Problem set:
[1] Can you reproduce, word for word, everything in the opinion on judges' salaries from "The recent 1977" down to "manifested such intent."?
[2] Can you carry the opinion on judges' salaries further, picking up right after its last sentence?

Extract:

-=-=-

For the past six years, automatic annual increases in the salary levels of most federal employees have been provided through Executive action alone under the Federal Pay Comparability Act of 1970, supra. In 1975, this benefit was extended to all remaining federal employees, including judges, through enactment of the Executive Salary Cost-of-Living Adjustment Act.25 Except for the power lawfully to enact a statute effecting rates of pay (which Congress may do pursuant to § 359(1)(A)) and the power to refuse to appropriate (which cannot constitutionally be exercised as to federal judges’ salaries in light of Article III, Section 1), Congress has shown a clear willingness to yield its authority regarding federal salaries. Thus, the basis alleged by defendant for holding § 359(1)(B) unseverable is without substance.
The recent 1977 pay raise in the salaries of federal judges (among others) is an example of Congress’s willingness to delegate its authority regarding federal salaries. This pay raise, discussed supra, went into effect unchanged by Congress. The Commission’s recommendations were lowered by the President and his recommendations took effect, per the statutory scheme, without intervening action by Congress. If, as Senate amicus maintains, Congress had not intended to "yield its authority” in this matter, Congress has not manifested such intent.
5. Summary
I feel that this court might well be guided by the way in which other one-House veto provisions have been treated. Although there are no judicial decisions directly on point, *296the actions of the Executive branch provide highly relevant precedent for the following reason:
Many Bills containing one-, or two-House vetoes have been enacted into law over the signature of a President who believed that such a clause was unconstitutional. Before signing such a bill, the President would have had to determine the severability question. If the clause was, in the President’s view, severable, the President would be signing an act that was in itself constitutional, but which contained one unconstitutional clause. It would be reasonable to sign such a bill despite the offending provision. If the clause were not severable, however, the President would have had to consider signing a bill which he would believe unconstitutional in its entirety. It is unlikely that a President would sign such a bill.
One wonders why President Johnson (who, like other Presidents, believed that one-House vetoes were unconstitutional),26 would have signed the Act here at issue into law unless he believed that Clause B was severable, for it seems unlikely that he would have signed this Act believing that the Act was unconstitutional in its entirety.
In summary, I am of the opinion that the valid provisions of the Act are capable of standing alone. The legislature would have intended them to stand alone without the invalid provisions. The burden of proving inseverability is on the party claiming it; the Government has failed to meet its burden.

-=-=-

Listed entries:
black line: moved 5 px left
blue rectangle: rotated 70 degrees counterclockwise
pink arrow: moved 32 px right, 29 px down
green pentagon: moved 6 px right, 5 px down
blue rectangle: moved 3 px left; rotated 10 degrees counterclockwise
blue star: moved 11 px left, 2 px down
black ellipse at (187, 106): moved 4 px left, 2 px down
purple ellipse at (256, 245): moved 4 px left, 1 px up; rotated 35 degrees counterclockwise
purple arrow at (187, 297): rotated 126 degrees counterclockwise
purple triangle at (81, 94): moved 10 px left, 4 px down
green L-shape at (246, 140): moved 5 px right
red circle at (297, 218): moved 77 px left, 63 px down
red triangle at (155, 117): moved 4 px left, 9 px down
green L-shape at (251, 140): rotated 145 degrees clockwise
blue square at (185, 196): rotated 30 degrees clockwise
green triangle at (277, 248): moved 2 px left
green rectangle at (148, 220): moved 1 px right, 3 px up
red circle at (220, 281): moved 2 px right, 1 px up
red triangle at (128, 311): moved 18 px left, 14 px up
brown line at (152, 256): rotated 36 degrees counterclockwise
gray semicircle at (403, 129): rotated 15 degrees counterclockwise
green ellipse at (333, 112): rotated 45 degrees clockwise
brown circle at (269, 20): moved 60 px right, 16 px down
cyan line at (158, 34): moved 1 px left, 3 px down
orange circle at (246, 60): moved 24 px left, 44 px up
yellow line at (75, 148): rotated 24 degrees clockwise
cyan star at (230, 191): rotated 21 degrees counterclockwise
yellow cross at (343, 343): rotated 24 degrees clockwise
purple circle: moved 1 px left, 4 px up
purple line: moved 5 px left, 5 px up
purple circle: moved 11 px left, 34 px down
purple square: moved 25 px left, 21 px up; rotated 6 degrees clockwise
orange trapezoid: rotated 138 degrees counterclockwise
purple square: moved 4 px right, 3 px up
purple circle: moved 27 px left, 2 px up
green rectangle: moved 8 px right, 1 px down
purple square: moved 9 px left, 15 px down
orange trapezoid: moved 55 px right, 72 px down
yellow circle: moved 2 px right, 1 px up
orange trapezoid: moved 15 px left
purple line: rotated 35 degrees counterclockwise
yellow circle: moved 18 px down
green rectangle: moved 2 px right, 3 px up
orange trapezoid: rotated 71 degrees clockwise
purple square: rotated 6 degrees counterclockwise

-=-=-

Per-task outputs:
[1]
The recent 1977 pay raise in the salaries of federal judges (among others) is an example of Congress’s willingness to delegate its authority regarding federal salaries. This pay raise, discussed supra, went into effect unchanged by Congress. The Commission’s recommendations were lowered by the President and his recommendations took effect, per the statutory scheme, without intervening action by Congress. If, as Senate amicus maintains, Congress had not intended to "yield its authority” in this matter, Congress has not manifested such intent.

[2]
I would hold that Clause B is severable.
Jurisdiction and Prospectivity
Two subsidiary points remain to be considered if plaintiffs are to recover.
The first concerns defendant’s contention that this court is without jurisdiction due to the absence of a statute that "can fairly be interpreted as mandating compensation by the Federal Government for the damage sustained.” United States v. Testan, 424 U.S. 392,400 (1976), quoting Eastport Steamship Corp. v. United States, 178 Ct.Cl. *297599,607, 372 F.2d 1002, 1009 (1967). Defendant’s position rests principally on the argument that Clause B is not severable from the rest of the Act. If Clause B were not severable, says the Government, upon a further finding that Clause B was unconstitutional, the entire Act would fall, including that part mandating payment, 2 U.S.C. § 359(1)27
However, since I would hold Clause B severable, supra, I find defendant’s lack of jurisdiction argument without merit. Absent Clause B, the remainder of the Act still stands, and the pertinent part, now codified at 2 U.S.C. § 359(1), mandates payment. See United States v. Testan, supra.
Further, I find no merit in defendant’s argument that the court cannot grant relief if a portion of the Act must first be declared unconstitutional. Such a proposition is directly contrary to our holding in Gentry v. United States, 212 Ct. Cl. 1, 546 F.2d 343 (1976), and totally foreign to the jurisprudence of this court. In Gentry, plaintiff, an illegitimate minor child, sought benefits under the Civil Service Retirement Act of 1930, as amended. 5 U.S.C. § 8331, et seq. (1970). In deciding for plaintiff, the court held the "live-in” requirement of 5 U.S.C. § 8341(a)(2)(A)(ii) unconstitutional and then stated that the remainder of the "statute must be construed, and payments made, without regard to the [unconstitutional live-in] requirement.” Gentry v. United States, Id at 22, 546 F.2d at 347. See Frontiero v. Richardson, 411 U.S. 677, 680 (1973).
The second point concerns defendant’s contention that, if the court holds the one-House veto unconstitutional and severable (as I would), its decision should be applied prospectively only. The Government thus would deny applicability to these very plaintiffs of a decision favoring recovery in this case. This would be a prospective overrul*298ing foreclosing victory to the very parties who originally brought the suit.
The Government would have us hold the one-House veto validly applied against plaintiffs in this case and, thereby, deny them relief. Defendant, then, is urging a certain species of prospective overruling, one that "does not apply even to the parties before the court.” Linkletter v. Walker, 381 U.S. 618,621-22 (1965); England v. Louisiana State Board of Medical Examiners, 375 U.S. 411,422 (1964). Two grounds are asserted for this proposition.
Initially, defendant argues that Congressional reliance on Clause B should preclude the court from applying a decision of unconstitutionality to the instant case. Reliance is found in Congress’s use of Clause B to deny effect of the President’s 1973 recommended pay raise. Defendant states that Congress’s reliance was justifiable, and that to decide otherwise is inequitable. See Halliday v. United States, 394 U.S. 831 (1969); Tehan v. United States, 382 U.S. 406 (1966); England v. Louisiana State Board of Medical Examiners, supra.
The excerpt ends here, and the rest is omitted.